Il me semble important d’être informé de ces enjeux pour prendre conscience de l’implication des choix que nous faisons au quotidien lorsque nous utilisons des outils numériques. Car il est possible de laisser moins de traces, ou au moins de brouiller les pistes afin de rendre plus compliqué notre pistage.
Personnellement, j’utilise et je promeus logiciels et sites internet qui ont pris acte de ces questions et qui travaillent à proposer des alternatives aux Géants. Les propositions que je fais dans la suite de l’ouvrage prennent en compte ces caractéristiques et, comme elles ne sont pas parfaites, je préciserai pour chaque objet quels sont les avantages et inconvénients de la méthode proposée.
Il me semble important d’être informé de ces enjeux pour prendre conscience de l’implication des choix que nous faisons au quotidien lorsque nous utilisons des outils numériques.
Anecdote
Message de Mark Zuckeberg à un ami, peu après avoir créé Facebook sur le campus d’Havard aux États-Unis :
Zuck: Yeah, si tu as besoin d’infos sur n’importe à Harvard, tu me demandes.
Zuck: J’ai plus de 4000 mails, photos, adresses, etc.
[L’ami]: Quoi ? Comment t’a eu ça ?
Zuck: Les gens me les ont juste envoyé.
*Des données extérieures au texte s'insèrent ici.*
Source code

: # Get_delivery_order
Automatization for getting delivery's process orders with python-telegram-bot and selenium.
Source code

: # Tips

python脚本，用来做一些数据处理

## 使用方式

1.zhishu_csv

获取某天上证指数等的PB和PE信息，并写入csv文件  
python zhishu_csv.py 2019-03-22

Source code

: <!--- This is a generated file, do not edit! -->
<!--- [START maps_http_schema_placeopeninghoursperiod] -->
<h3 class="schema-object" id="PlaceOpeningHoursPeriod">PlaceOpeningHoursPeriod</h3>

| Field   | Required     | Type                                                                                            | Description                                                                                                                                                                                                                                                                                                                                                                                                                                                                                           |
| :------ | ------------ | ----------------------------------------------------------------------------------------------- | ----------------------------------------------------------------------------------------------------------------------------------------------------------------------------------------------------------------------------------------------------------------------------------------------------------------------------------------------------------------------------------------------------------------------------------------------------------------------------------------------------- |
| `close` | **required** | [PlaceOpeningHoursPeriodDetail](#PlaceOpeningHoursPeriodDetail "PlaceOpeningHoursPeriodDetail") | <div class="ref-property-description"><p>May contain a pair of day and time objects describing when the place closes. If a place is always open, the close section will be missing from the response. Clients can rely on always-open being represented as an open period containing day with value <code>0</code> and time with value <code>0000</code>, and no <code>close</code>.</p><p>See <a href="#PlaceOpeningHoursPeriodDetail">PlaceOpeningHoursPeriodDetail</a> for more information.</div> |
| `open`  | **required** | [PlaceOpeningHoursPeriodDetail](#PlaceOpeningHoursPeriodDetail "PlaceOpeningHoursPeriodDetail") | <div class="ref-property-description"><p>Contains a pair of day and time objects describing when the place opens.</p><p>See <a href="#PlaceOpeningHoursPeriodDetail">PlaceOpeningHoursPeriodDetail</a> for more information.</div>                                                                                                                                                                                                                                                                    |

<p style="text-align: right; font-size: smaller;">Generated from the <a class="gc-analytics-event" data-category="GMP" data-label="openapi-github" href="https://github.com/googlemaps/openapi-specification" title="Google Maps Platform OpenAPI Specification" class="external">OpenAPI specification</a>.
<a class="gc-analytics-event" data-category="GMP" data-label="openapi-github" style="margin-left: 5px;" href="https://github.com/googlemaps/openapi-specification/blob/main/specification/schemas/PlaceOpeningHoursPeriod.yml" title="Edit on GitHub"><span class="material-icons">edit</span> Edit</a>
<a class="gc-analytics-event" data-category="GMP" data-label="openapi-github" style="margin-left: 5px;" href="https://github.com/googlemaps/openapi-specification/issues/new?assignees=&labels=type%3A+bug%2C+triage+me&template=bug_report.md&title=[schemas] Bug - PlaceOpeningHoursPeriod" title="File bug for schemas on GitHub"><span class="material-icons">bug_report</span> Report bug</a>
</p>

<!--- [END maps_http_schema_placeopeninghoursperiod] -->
Je ne sais pas pourquoi.
Zuck: Ils me « font confiance »
Zuck: Put** d’idiots.
Source : The New Yorker, The Face of Facebook, le 20 septembre 2010 (article disponible en ligne)
Chiffres clés
Big Data : 5,3 milliards d’utilisateurs d’internet dans le monde SOIT 64 % de la population mondiale. Temps moyen passé par internaute : 192 minutes par jour.
50 000 Go / seconde de données enregistrées
Alphabet : Fondateur du moteur de recherche Google (92 % des parts de marché des recherches sur internet – 99 000 utilisations par seconde). Possède notamment YouTube (2,5 milliards d’utilisateurs), a développé le système d’exploitation Android (3 milliards d’utilisateurs) et le navigateur Chrome.
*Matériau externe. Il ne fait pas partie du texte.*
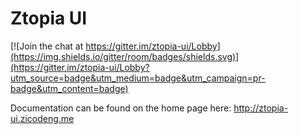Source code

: # Ztopia UI

[![Join the chat at https://gitter.im/ztopia-ui/Lobby](https://img.shields.io/gitter/room/badges/shields.svg)](https://gitter.im/ztopia-ui/Lobby?utm_source=badge&utm_medium=badge&utm_campaign=pr-badge&utm_content=badge)

Documentation can be found on the home page here: http://ztopia-ui.zicodeng.me
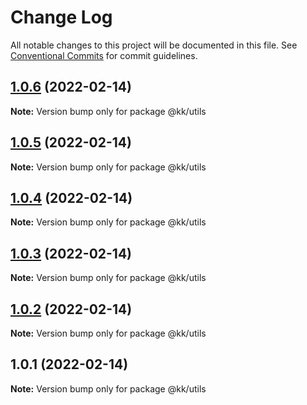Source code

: # Change Log

All notable changes to this project will be documented in this file.
See [Conventional Commits](https://conventionalcommits.org) for commit guidelines.

## [1.0.6](http://gitlab.zjweidu.com:8686/huangqian/middleware_admin/compare/@kk/utils@1.0.5...@kk/utils@1.0.6) (2022-02-14)

**Note:** Version bump only for package @kk/utils





## [1.0.5](http://gitlab.zjweidu.com:8686/huangqian/middleware_admin/compare/@kk/utils@1.0.4...@kk/utils@1.0.5) (2022-02-14)

**Note:** Version bump only for package @kk/utils





## [1.0.4](http://gitlab.zjweidu.com:8686/huangqian/middleware_admin/compare/@kk/utils@1.0.3...@kk/utils@1.0.4) (2022-02-14)

**Note:** Version bump only for package @kk/utils





## [1.0.3](http://gitlab.zjweidu.com:8686/huangqian/middleware_admin/compare/@kk/utils@1.0.2...@kk/utils@1.0.3) (2022-02-14)

**Note:** Version bump only for package @kk/utils





## [1.0.2](http://gitlab.zjweidu.com:8686/huangqian/middleware_admin/compare/@kk/utils@1.0.1...@kk/utils@1.0.2) (2022-02-14)

**Note:** Version bump only for package @kk/utils





## 1.0.1 (2022-02-14)

**Note:** Version bump only for package @kk/utils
283 milliards de dollars de chiffre d’affaire en 2022
Amazon possède notamment Alexa, Twitch. L’entreprise gère un tiers des données numériques mondiales, via Amazon web services. Parmi ses clients : Engie, Airbus, Netflix, Goldman Sachs, Société Générale, Radio France, Veolia, Renault, SNCF, TF1, Bouygues Telecom, Canal +, Decathlon, Le bon coin, Axa, etc.
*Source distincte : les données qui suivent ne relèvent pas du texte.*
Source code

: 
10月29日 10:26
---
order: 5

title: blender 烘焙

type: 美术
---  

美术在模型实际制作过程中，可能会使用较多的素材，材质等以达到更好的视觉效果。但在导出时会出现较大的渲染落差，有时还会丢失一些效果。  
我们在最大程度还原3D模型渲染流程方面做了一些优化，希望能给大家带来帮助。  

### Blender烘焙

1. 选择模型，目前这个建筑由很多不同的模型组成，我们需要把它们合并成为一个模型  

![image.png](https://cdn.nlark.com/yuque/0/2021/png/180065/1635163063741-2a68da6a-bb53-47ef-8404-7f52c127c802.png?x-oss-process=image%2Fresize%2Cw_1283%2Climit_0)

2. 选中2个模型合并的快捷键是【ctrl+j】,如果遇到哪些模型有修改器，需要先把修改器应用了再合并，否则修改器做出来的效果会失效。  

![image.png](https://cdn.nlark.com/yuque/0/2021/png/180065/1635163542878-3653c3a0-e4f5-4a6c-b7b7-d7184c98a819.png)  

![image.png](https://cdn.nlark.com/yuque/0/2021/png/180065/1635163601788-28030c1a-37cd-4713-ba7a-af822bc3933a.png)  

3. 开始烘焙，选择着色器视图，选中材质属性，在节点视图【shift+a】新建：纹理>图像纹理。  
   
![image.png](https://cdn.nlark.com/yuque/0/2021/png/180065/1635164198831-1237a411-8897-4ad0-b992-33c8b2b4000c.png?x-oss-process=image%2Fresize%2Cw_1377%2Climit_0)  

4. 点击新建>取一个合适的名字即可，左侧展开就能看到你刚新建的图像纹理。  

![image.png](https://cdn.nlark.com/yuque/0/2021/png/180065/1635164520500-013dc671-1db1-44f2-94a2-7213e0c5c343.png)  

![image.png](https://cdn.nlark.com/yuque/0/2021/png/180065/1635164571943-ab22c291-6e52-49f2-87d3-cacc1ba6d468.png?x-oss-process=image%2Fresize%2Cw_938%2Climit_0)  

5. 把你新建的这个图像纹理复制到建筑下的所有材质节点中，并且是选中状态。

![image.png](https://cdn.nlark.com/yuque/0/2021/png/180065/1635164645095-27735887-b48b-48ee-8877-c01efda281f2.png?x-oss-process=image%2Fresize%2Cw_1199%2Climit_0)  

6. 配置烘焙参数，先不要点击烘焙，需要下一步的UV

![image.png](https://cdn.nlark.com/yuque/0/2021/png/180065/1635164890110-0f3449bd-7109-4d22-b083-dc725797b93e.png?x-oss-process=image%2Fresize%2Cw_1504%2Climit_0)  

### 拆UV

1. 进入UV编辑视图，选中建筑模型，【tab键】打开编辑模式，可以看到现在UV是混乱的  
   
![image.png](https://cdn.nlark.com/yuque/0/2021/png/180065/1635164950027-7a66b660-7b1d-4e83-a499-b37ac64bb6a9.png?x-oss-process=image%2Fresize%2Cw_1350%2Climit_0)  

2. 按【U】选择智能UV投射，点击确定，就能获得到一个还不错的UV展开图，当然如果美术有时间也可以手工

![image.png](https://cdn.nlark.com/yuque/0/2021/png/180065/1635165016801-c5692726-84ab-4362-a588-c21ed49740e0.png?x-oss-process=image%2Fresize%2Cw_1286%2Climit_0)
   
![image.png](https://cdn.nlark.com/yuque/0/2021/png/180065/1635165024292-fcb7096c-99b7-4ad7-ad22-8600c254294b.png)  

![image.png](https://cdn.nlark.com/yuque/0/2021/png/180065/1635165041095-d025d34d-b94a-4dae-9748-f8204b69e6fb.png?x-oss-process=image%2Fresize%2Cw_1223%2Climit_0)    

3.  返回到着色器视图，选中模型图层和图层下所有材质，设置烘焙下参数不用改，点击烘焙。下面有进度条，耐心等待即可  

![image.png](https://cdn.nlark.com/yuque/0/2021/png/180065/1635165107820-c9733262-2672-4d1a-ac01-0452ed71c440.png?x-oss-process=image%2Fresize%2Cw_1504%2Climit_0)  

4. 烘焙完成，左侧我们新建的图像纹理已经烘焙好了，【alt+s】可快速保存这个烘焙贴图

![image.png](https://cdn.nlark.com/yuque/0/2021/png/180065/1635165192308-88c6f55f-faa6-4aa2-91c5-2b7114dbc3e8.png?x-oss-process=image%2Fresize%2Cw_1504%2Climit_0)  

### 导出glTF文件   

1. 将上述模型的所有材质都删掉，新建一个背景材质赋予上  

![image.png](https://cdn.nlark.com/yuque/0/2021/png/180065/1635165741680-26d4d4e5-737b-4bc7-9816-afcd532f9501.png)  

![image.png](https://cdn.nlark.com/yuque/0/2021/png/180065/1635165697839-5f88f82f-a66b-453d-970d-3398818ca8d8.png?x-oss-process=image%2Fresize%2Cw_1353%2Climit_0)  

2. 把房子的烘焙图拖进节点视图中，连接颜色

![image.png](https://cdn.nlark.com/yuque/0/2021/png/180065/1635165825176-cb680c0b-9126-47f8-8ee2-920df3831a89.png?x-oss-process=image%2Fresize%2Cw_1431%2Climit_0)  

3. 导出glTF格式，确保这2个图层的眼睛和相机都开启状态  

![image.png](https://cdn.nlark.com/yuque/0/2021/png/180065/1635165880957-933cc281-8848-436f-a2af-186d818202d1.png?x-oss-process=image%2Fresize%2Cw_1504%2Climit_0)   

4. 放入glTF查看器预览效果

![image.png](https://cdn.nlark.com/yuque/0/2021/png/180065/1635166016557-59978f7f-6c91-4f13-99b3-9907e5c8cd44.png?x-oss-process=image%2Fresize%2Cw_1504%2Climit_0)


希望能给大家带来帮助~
Meta : La société mère de Facebook, possède notamment Instagram et Whatsapp
3 milliards d’utilisateurs des différentes applications | 118 milliards de dollars de chiffre d’affaire en 2021
Microsoft : Créateur de Windows (utilisé sur 1,5 milliards de PC dans le monde). Possède aussi LinkedIn (500 millions de membres), Skype, Xbox, Bing | 198 milliards de dollars de chiffre d’affaire en 2022
Apple : Créateur de Macintosh, iPhone, iPad, Apple Watch (2 milliards d’appareils Apple actifs dans le monde) | 392 milliards de dollars de chiffre d’affaire en 2022
Sources : Statista, Blog du Modérateur, Wikipédia
Les conditions d’utilisation d’Instagram
Jenny Afia, juriste experte en protection des données personnelles a réécrit les conditions d’utilisation du réseau Instagram dans un langage accessible pour les enfants, et plus compréhensible pour leurs parents.
– Officiellement, vous possédez chacune des photos et des vidéos originales que vous postez, mais nous sommes autorisés à les utiliser et nous pouvons laisser d’autres les utiliser également, partout dans le monde. D’autres peuvent nous payer pour la réutilisation de vos images, mais nous ne vous paierons pas pour ça.
– […] Nous pouvons garder, utiliser et partager vos informations personnelles avec des entreprises connectées à Instagram. Ces informations incluent : votre nom, adresse mail, école, adresse, photo, numéro de téléphone, vos likes et dislikes, où vous allez, où sont vos amis, le nombre de fois où vous venez sur Instagram et toutes les autres données personnelles que nous avons telle que votre date de naissance ou les personnes avec lesquelles vous chattez, y compris vos messages privés (Dms).
– Nous pouvons vous envoyer des publicités liées aux centres d’intérêt que nous avons détectés. Vous ne pouvons pas nous empêcher de faire ça et ce que ne sera pas toujours évident qu’il s’agit d’une publicité.
– Nous pouvons modifier ou supprimer Instagram, ou vous empêcher d’accéder à nos services à tout moment, pour n’importe quelle raison et sans vous avertir en amont. Nous pouvons également supprimer des posts ou d’autres contenus de manière aléatoire, sans vous avertir, quelle qu’en soit la raison. Si nous le faisons, nous n’aurons pas à vous indemniser et vous n’aurez aucun droit de vous plaindre.
– Nous pouvons vous imposer de changer de nom d’utilisateur qu’elle qu’en soit la raison.
– Nous pouvons, mais nous ne sommes pas obligés, de supprimer, éditer, bloquer et/ou surveiller tout ce qui est posté et tous les comptes qui enfreindraient l’une de ces règles. Nous ne sommes pas responsables si quelqu’un enfreint la loi ou enfreint ces règles; mais si vous les enfreignez, vous en êtes responsable.